Une grande partie de cette perte provient de la fonte et du recul de la ligne d'ancrage du glacier, où sa paroi externe repose sur le fond marin. À mesure que la ligne d'ancrage de Thwaites recule, elle réduit la friction au lit du glacier. Cela permet au glacier de glisser et de déverser sa glace dans l'océan plus rapidement, contribuant à l'élévation du niveau de la mer, dit Eric Rignot, un glaciologue de l'Université de Californie, Irvine.
Pendant deux décennies, Rignot a utilisé des mesures sporadiques de radar par satellite pour surveiller la ligne d'ancrage de Thwaites, qui recule actuellement d'environ un demi-kilomètre par an. Mais en 2023, lui et ses collègues ont utilisé un nouvel ensemble de satellites, appelé ICEYE, pour capturer ces mesures trois fois par jour.
Ces mesures plus fréquentes ont révélé "de grandes surprises", dit Rignot. "Nous voyons une dynamique que nous n'avions jamais vue auparavant."
À chaque marée haute, une fine couche d'eau de mer de 10 à 70 centimètres d'épaisseur s'infiltre sous le bord de la calotte glaciaire et migre de six à douze kilomètres à l'intérieur des terres. Les chercheurs ont pu détecter cela parce que le radar satellite montrait la surface supérieure de la glace qui montait et descendait à mesure que l'eau se déplaçait en dessous. Sur l'ensemble du glacier, cela représente 200 millions de mètres cubes d'eau de mer qui entrent et sortent chaque jour - soit environ 400 fois le volume du plus grand type de pétrolier au monde.
Cette eau de mer est à peine 3,6 degrés Celsius au-dessus du point de fusion de la glace - mais elle a un effet surprenant. "La glace du glacier déteste le sel" parce qu'il accélère la fonte, dit Rignot.
Son équipe estime que pendant les intrusions, cette eau injecte 150 millions de kilowatts de puissance thermique dans la glace, ce qui est similaire à la production de chaleur de 10 millions de fours de cuisine. Ils estiment que cela pourrait faire fondre 20 mètres au bas de la glace chaque année - soit à peu près la hauteur d'un immeuble de cinq étages.
Rignot a remarqué que l'eau de mer s'infiltre de manière irrégulière, se précipitant loin à l'intérieur des terres à certains endroits mais pas à d'autres. Pour expliquer cela, il a fait appel à Christine Dow, une glaciologue de l'Université de Waterloo au Canada qui a cartographié plusieurs rivières d'eau douce sous-glaciaires qui s'écoulent de sous le glacier Thwaites et se déversent dans l'océan.
Dow a découvert que l'eau de mer migre de préférence sous la glace dans les vastes zones entre les rivières, où elle peut s'écouler sur un terrain plat ou en pente, et où la glace se soulève le plus facilement en raison des différences de pression.
Ce type d'invasion d'eau salée pourrait doubler le taux global de perte de glace dans certains glaciers, selon des simulations récentes. Les nouveaux résultats pourraient expliquer pourquoi les lignes d'ancrage de deux glaciers voisins, Pope et Smith, ont reculé de deux à quatre kilomètres en une seule année.

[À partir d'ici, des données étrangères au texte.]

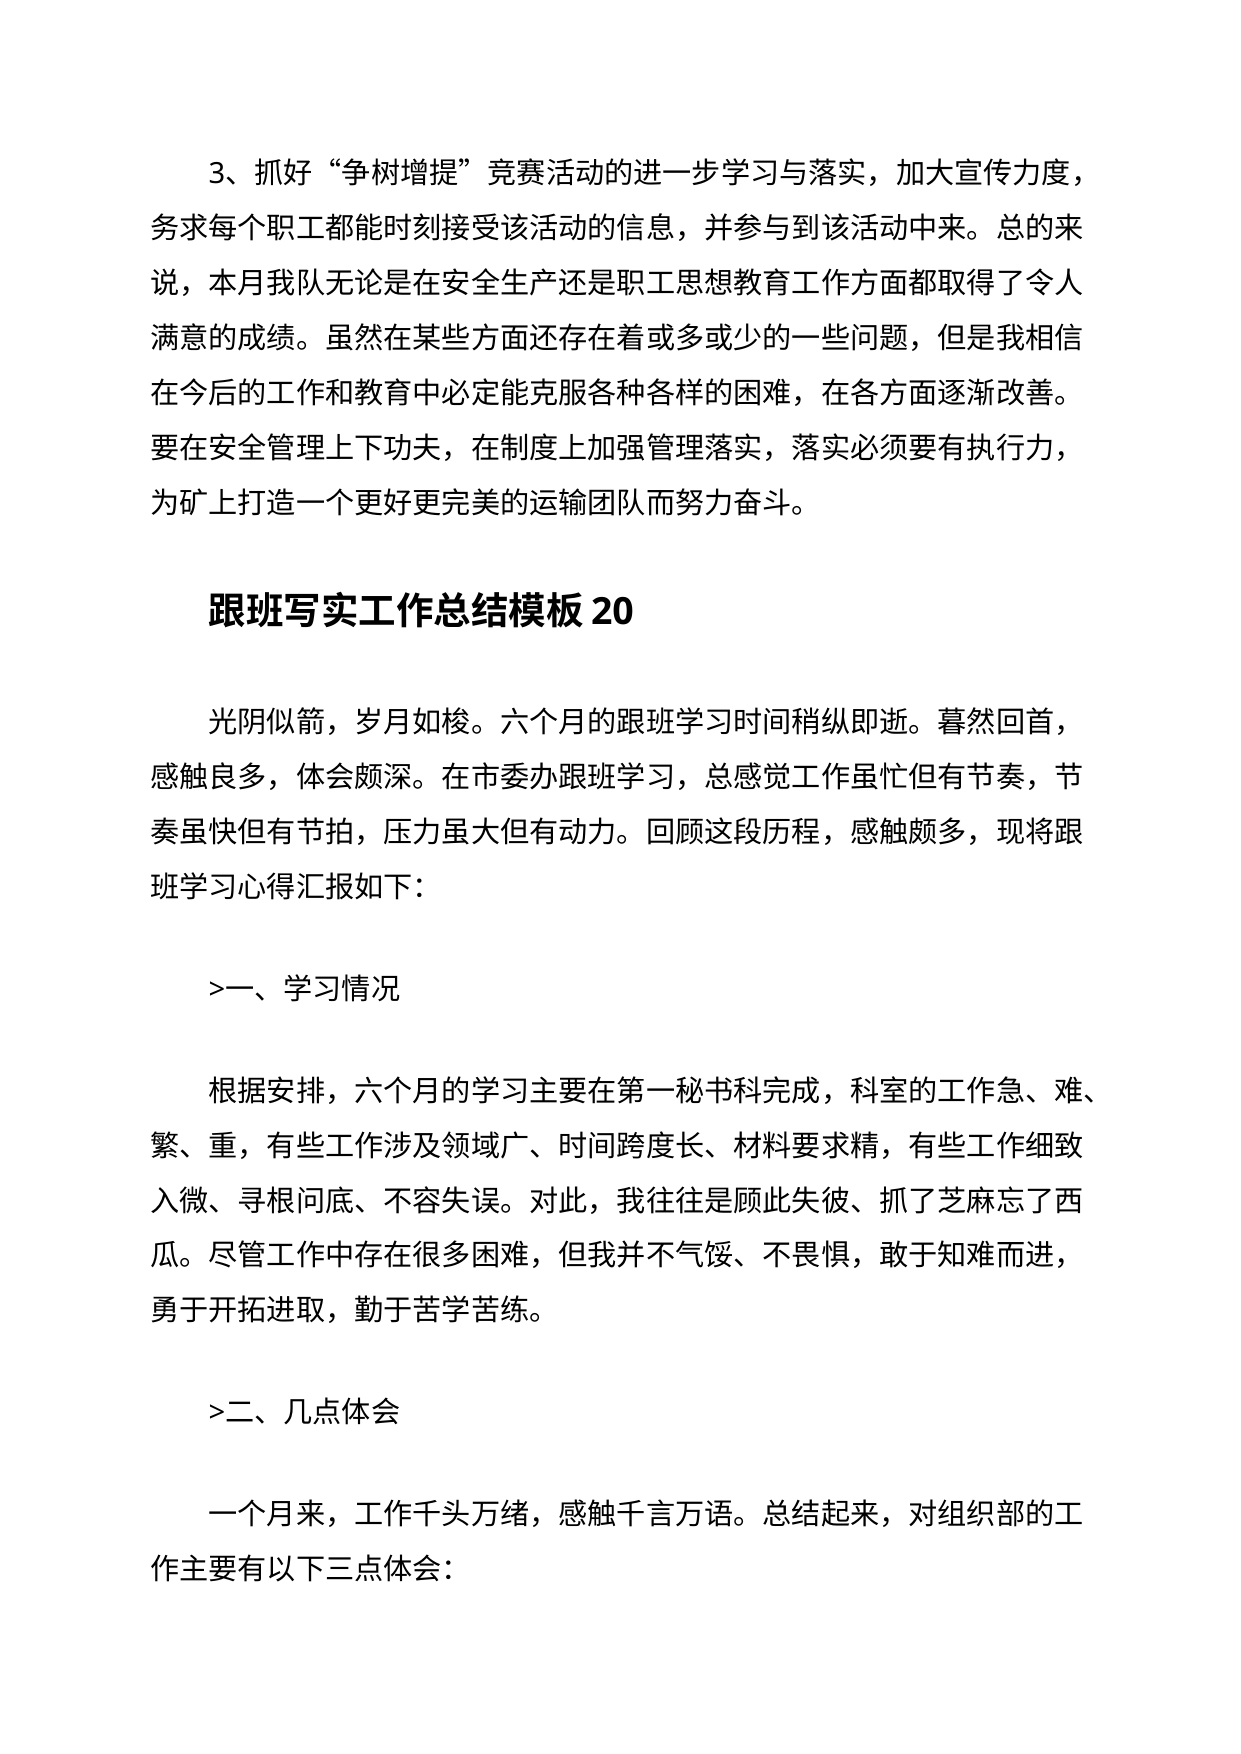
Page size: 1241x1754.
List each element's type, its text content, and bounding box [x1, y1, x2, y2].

text 根据安排，六个月的学习主要在第一秘书科完成，科室的工作急、难、繁、重，有些工作涉及领域广、时间跨度长、材料要求精，有些工作细致入微、寻根问底、不容失误。对此，我往往是顾此失彼、抓了芝麻忘了西瓜。尽管工作中存在很多困难，但我并不气馁、不畏惧，敢于知难而进，勇于开拓进取，勤于苦学苦练。 [150, 1067, 1090, 1329]
text 跟班写实工作总结模板20 [150, 581, 1090, 636]
text 3、抓好“争树增提”竞赛活动的进一步学习与落实，加大宣传力度，务求每个职工都能时刻接受该活动的信息，并参与到该活动中来。总的来说，本月我队无论是在安全生产还是职工思想教育工作方面都取得了令人满意的成绩。虽然在某些方面还存在着或多或少的一些问题，但是我相信在今后的工作和教育中必定能克服各种各样的困难，在各方面逐渐改善。要在安全管理上下功夫，在制度上加强管理落实，落实必须要有执行力，为矿上打造一个更好更完美的运输团队而努力奋斗。 [150, 150, 1090, 522]
text 一个月来，工作千头万绪，感触千言万语。总结起来，对组织部的工作主要有以下三点体会： [150, 1491, 1090, 1588]
text >一、学习情况 [150, 965, 1090, 1008]
text >二、几点体会 [150, 1389, 1090, 1431]
text 光阴似箭，岁月如梭。六个月的跟班学习时间稍纵即逝。暮然回首，感触良多，体会颇深。在市委办跟班学习，总感觉工作虽忙但有节奏，节奏虽快但有节拍，压力虽大但有动力。回顾这段历程，感触颇多，现将跟班学习心得汇报如下： [150, 699, 1090, 906]
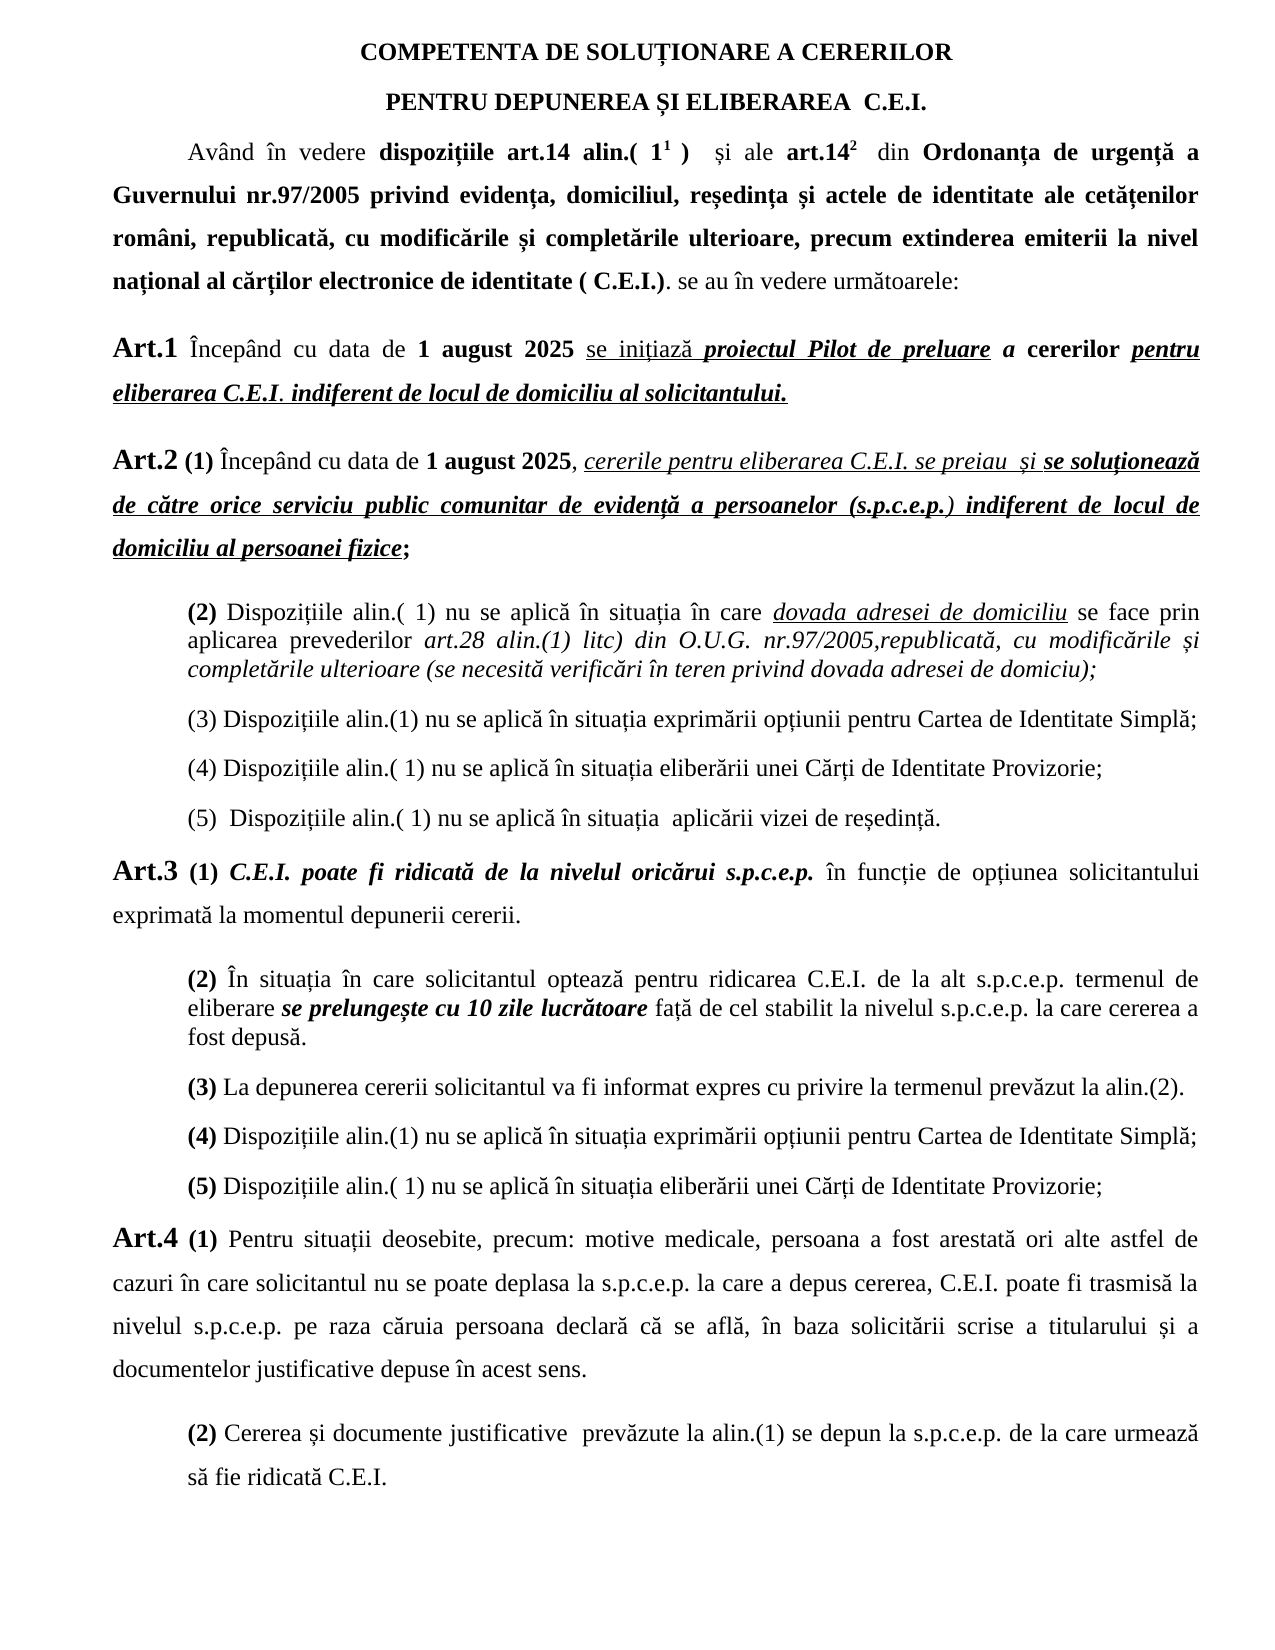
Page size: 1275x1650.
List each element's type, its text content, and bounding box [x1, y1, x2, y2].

Cette intrusion de la marée est "un phénomène que nous ne savions tout simplement pas chercher", dit Dow. "Je soupçonne qu'il est très répandu." Scambos note qu'il sera important d'inclure ce nouveau phénomène dans les simulations informatiques qui prédisent les futures pertes de glace et l'élévation du niveau de la mer. "Je suis vraiment intéressé de voir comment cela va affecter les taux de retrait."